## ACTIVITY
Repeat only the stretch of lines below that runs from the line with "focal_35mm: 13" through the line with "exposure_s: 1/50", unaltered.

(Items from a dataset)
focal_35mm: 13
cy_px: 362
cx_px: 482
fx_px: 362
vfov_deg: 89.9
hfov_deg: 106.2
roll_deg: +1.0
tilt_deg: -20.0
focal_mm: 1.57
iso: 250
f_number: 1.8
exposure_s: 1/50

==

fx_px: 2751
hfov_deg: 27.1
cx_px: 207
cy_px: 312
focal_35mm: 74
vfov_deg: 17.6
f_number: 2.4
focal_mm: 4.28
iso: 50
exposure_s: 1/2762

## SOLUTION TO THIS TASK
focal_35mm: 13
cy_px: 362
cx_px: 482
fx_px: 362
vfov_deg: 89.9
hfov_deg: 106.2
roll_deg: +1.0
tilt_deg: -20.0
focal_mm: 1.57
iso: 250
f_number: 1.8
exposure_s: 1/50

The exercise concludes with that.